From the other side (talk) 17:53, 7 March 2010 (UTC)[reply]

Where to put the Hegelians?[edit]

The question is, in which section of the article? At the tail end of Traditional Logic? The problem is that they aren't really traditional logicians. Or as part of the 'Rise of modern logic' - more accurate, because as the quotes involving Russell show, they probably had more influence on modern logic, albeit in a negative way, than traditional logic. Difficult. From the other side (talk) 17:57, 7 March 2010 (UTC)[reply]

Science of Logic[edit]

Quite unbelievably there is the article linked above. It doesn't look bad to me (but not an expert on Hegel). Perhaps I should ask the main author to help. From the other side (talk) 19:39, 7 March 2010 (UTC)[reply]

Yes, why not? The other part - basically from Mill to Frege/Husserl - I can do in a couple of paragraphs. I took a look at some materials this afternoon. The Hegel thing is a sideshow, really almost a footnote.KD Tries Again (talk) 06:49, 8 March 2010 (UTC)KD Tries Again[reply]
That article does look good. I've tried a very condensed summary of Logic in Hegel. I can support it with citations, but first of all, is it intelligible? Along the right lines? Hard to explain Hegel in a few lines, so feedback appreciated.KD Tries Again (talk) 19:58, 11 March 2010 (UTC)KD Tries Again.[reply]
Well, the claim that Hegel doesn't deal with valid inference seems wrong. The logic seems to be leading up to his very long talk on syllogisms.184.77.32.182 (talk) 07:08, 19 February 2011 (UTC)[reply]

Logic and Psychology[edit]

I dropped in a short piece on the gap between Mill and Frege, focused mainly on the Germans. I think Bosanquet and perhaps McTaggart might fit better in a similarly short - or even shorter - piece on Hegelian logic. I have interrupted the flow a little, butI didn't want to mess around with the other sections. Let's see what the User from the Other Side thinks.KD Tries Again (talk) 00:53, 10 March 2010 (UTC)KD Tries Again[reply]

User from the Other Side thinks it OK. I think it should go to FA. From the other side (talk) 13:45, 12 March 2010 (UTC)[reply]

Logic after world war II[edit]

I'm posting here to respond to a query about logic after world war II. I think the biggest difficulty in an article like this is deciding which particular topics to include, out of those possible. Also, as a mathematical logician, I am more familiar with work in this area than with work in philosophical logic or in "Logic with a capital L". So I will just talk about mathematical logic.

INFORMATION PROVIDED -
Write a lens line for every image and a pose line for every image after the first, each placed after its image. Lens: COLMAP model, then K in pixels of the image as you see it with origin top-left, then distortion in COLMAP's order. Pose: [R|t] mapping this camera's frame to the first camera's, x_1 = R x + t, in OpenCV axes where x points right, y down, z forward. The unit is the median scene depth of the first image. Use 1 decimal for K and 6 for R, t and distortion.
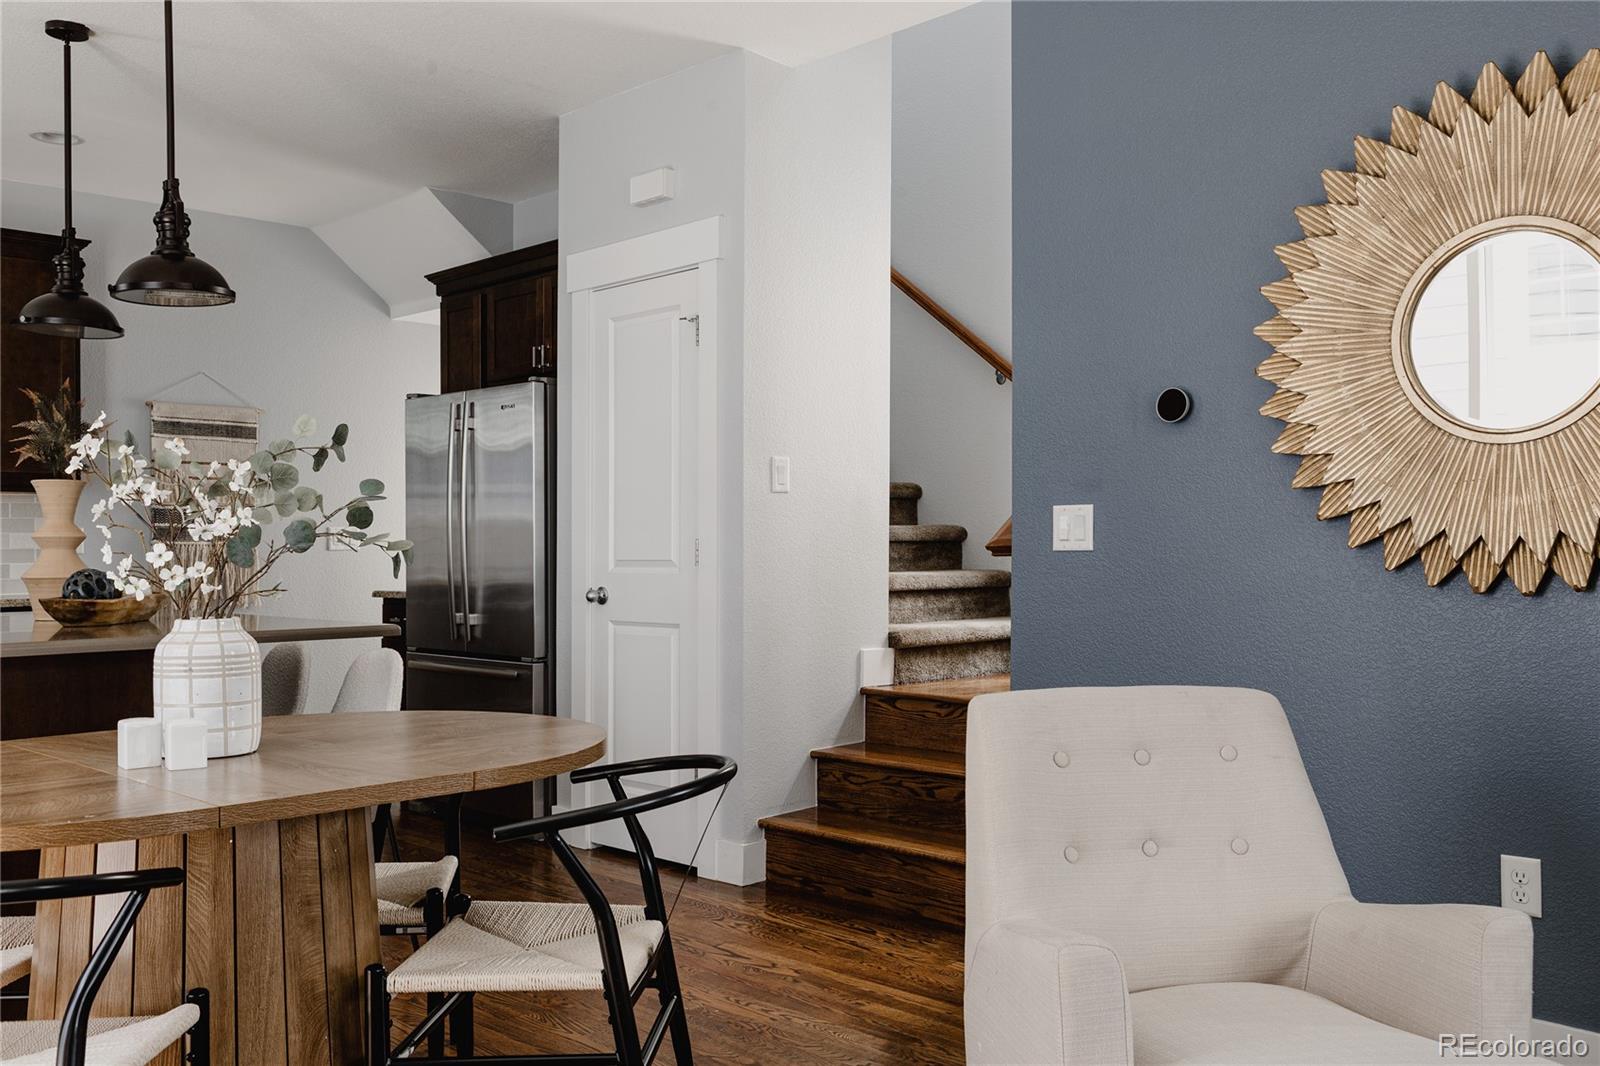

DIRECTIONS -
Answer these from the talk page discussion about logic:
(a) Which two sections of the article are weighed as places to put the Hegelians?
(b) Which figures are suggested as a better fit for a short piece on Hegelian logic?
(c) What kind of logician is the person responding about logic after World War II?

WRITTEN REPLY -
(a) The tail end of Traditional Logic, or the 'Rise of modern logic'.
(b) Bosanquet and perhaps McTaggart.
(c) A mathematical logician.